AUFGABENLISTE:
1. Gib im Textauszug die Stelle von „Dinosaurier-Forschung in den“ bis „auf diesem Gebiet.“ erneut wieder und tausche dabei „Gebiet“ gegen „Fachgebiet“ aus.
2. Fasse den Absatz des Textauszugs, der mit „Dinosaurier-Forschung in den Ländern Europas“ beginnt, als kurze Stichpunktliste zusammen und behalte dabei die wesentlichen Fakten bei.

Dinosaurier-Forschung in den Ländern Europas und Nordamerikas begann jedoch bereits im 19. Jahrhundert und hatte im 20. Jahrhundert schon große Ausmaße erreicht. Die meisten Daten und Dokumente auf diesem Gebiet sind deshalb in Englisch verfasst. Genau das ist der Grund, weshalb wir in China so weit zurückliegen. Obwohl wir ungefähr zur gleichen Zeit ähnliche Daten sammeln, wie unsere Wissenschaftskollegen im Ausland, wir müssen immer zuerst noch englisches Datenmaterial sichten und zudem unsere Thesen auf Englisch verfassen, um anerkannt zu werden. Das verhindert eine Überlegenheit unsererseits auf diesem Gebiet.

Liegt das Aussehen restaurierter Dinosaurier nahe bei der wirklichen Erscheinung der Kreaturen?

EXTRAHIERTE DATENSÄTZE:
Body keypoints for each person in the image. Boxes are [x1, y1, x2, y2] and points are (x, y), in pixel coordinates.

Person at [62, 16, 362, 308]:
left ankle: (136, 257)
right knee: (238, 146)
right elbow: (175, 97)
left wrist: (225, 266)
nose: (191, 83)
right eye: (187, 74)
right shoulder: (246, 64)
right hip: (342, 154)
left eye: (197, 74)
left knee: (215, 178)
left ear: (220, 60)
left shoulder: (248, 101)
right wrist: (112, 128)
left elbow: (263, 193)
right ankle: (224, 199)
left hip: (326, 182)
...
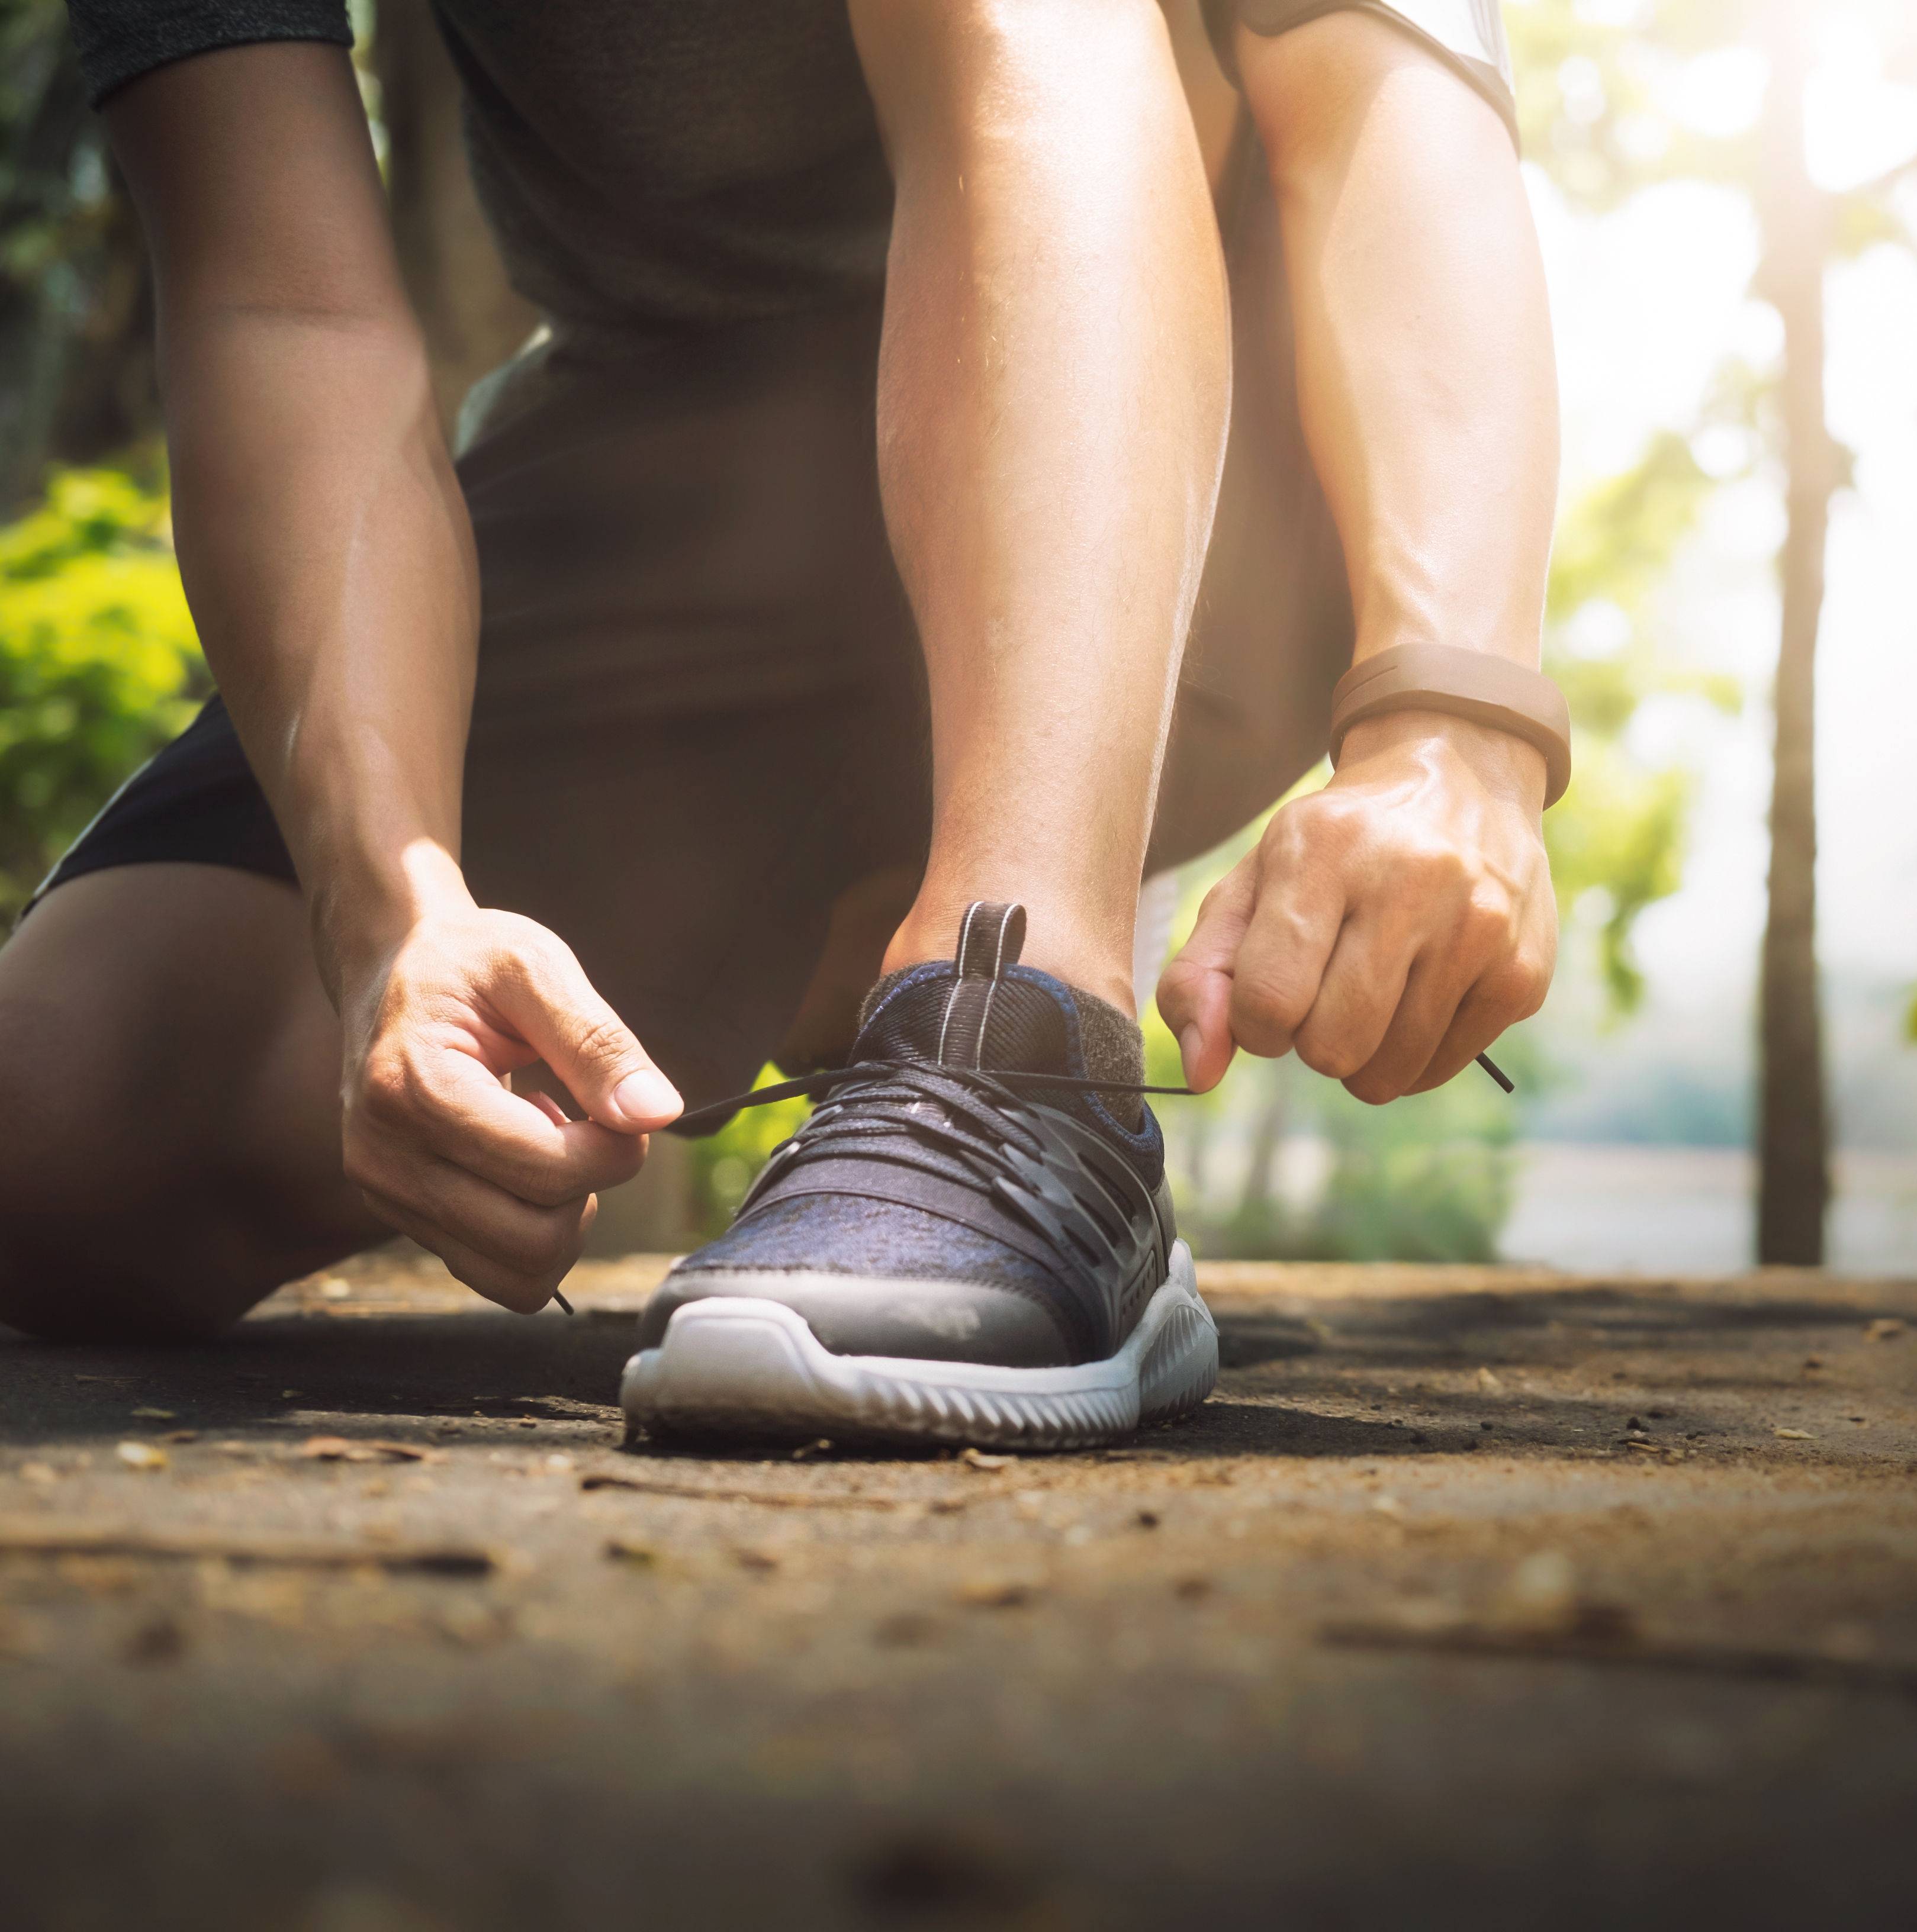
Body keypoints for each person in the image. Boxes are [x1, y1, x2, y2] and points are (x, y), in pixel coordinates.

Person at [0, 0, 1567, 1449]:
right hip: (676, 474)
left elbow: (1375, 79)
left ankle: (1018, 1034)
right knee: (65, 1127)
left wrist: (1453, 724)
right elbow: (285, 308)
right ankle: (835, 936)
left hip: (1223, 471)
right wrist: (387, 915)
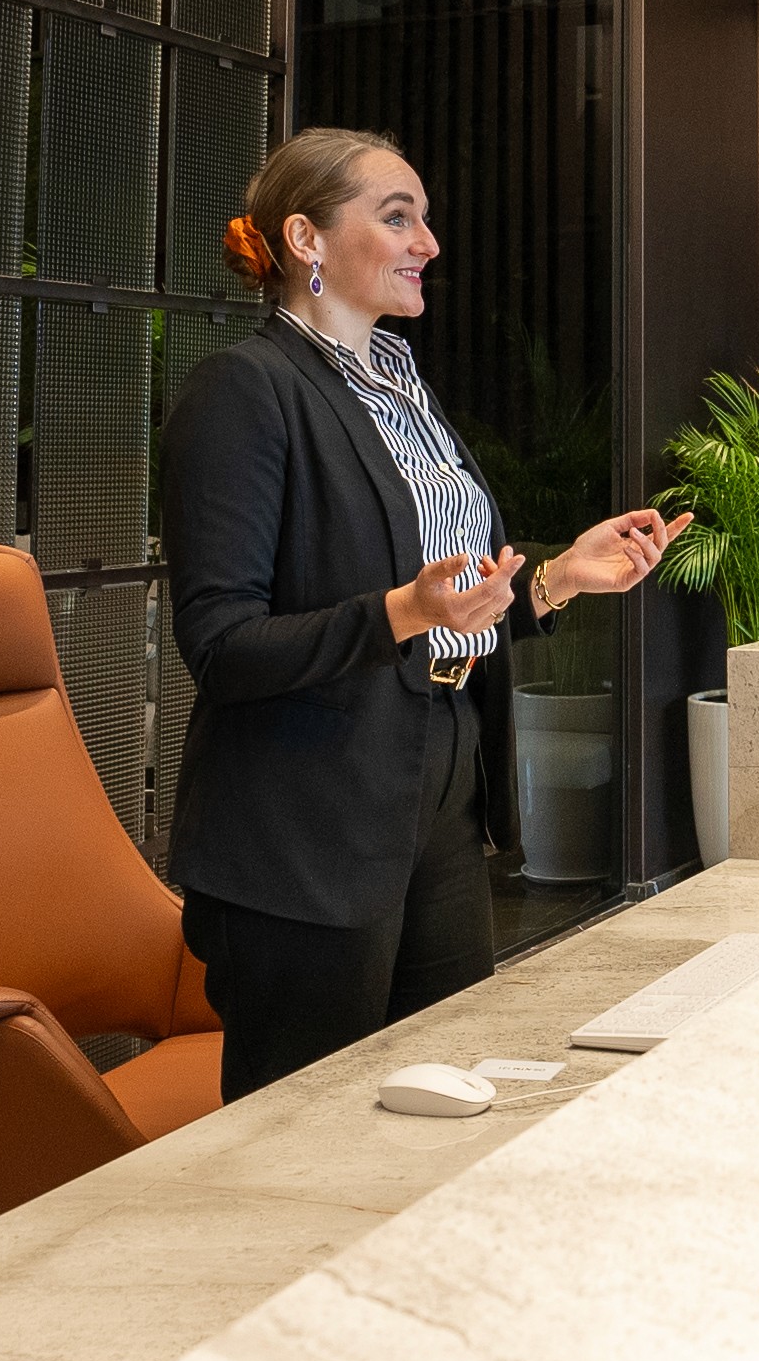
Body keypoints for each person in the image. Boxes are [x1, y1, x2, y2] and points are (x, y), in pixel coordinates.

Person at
...
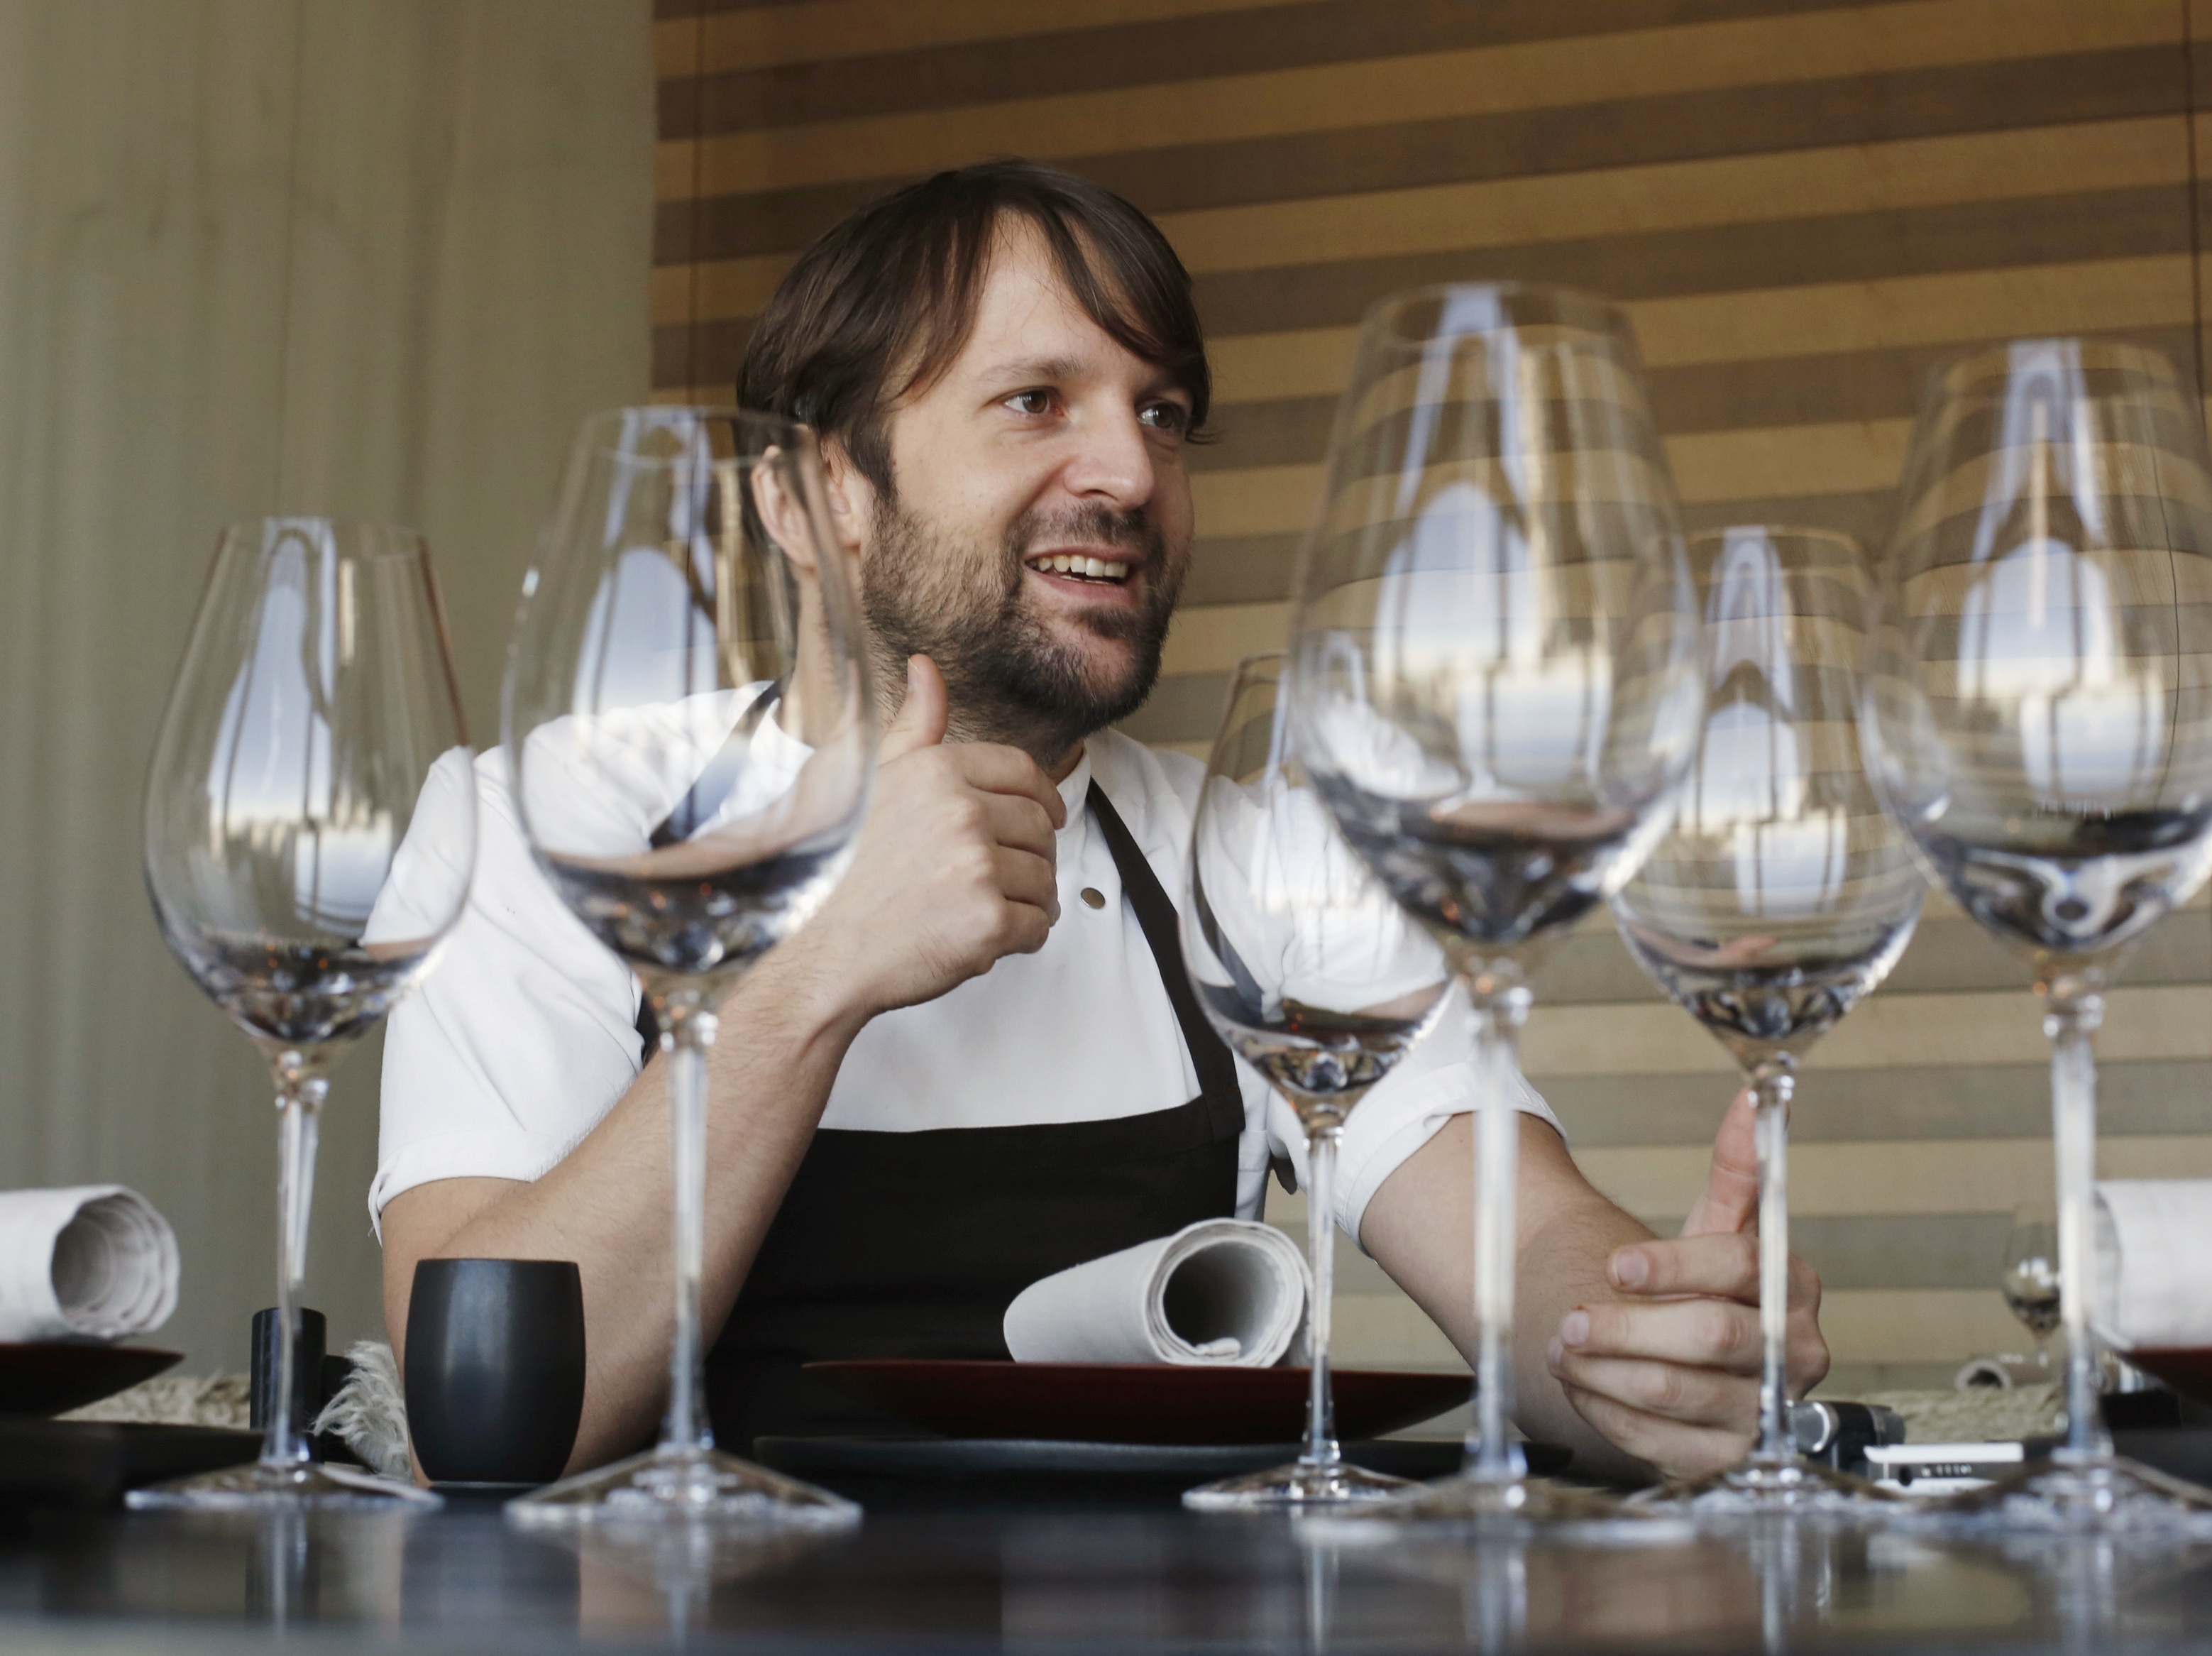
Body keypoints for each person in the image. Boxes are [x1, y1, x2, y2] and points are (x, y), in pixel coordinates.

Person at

LÖSUNGEN JE AUFGABE:
1.
Dinosaurier-Forschung in den Ländern Europas und Nordamerikas begann jedoch bereits im 19. Jahrhundert und hatte im 20. Jahrhundert schon große Ausmaße erreicht. Die meisten Daten und Dokumente auf diesem Fachgebiet sind deshalb in Englisch verfasst. Genau das ist der Grund, weshalb wir in China so weit zurückliegen. Obwohl wir ungefähr zur gleichen Zeit ähnliche Daten sammeln, wie unsere Wissenschaftskollegen im Ausland, wir müssen immer zuerst noch englisches Datenmaterial sichten und zudem unsere Thesen auf Englisch verfassen, um anerkannt zu werden. Das verhindert eine Überlegenheit unsererseits auf diesem Fachgebiet.

2.
- In Europa und Nordamerika begann die Dinosaurier-Forschung bereits im 19. Jahrhundert und hatte im 20. Jahrhundert schon große Ausmaße erreicht.
- Deshalb sind die meisten Daten und Dokumente auf diesem Gebiet auf Englisch verfasst.
- Das ist der Grund für den großen Rückstand in China.
- In China werden etwa zur gleichen Zeit ähnliche Daten gesammelt wie im Ausland.
- Um anerkannt zu werden, muss man in China trotzdem zuerst englisches Datenmaterial sichten und die eigenen Thesen auf Englisch verfassen.
- Das verhindert eine Überlegenheit Chinas auf diesem Gebiet.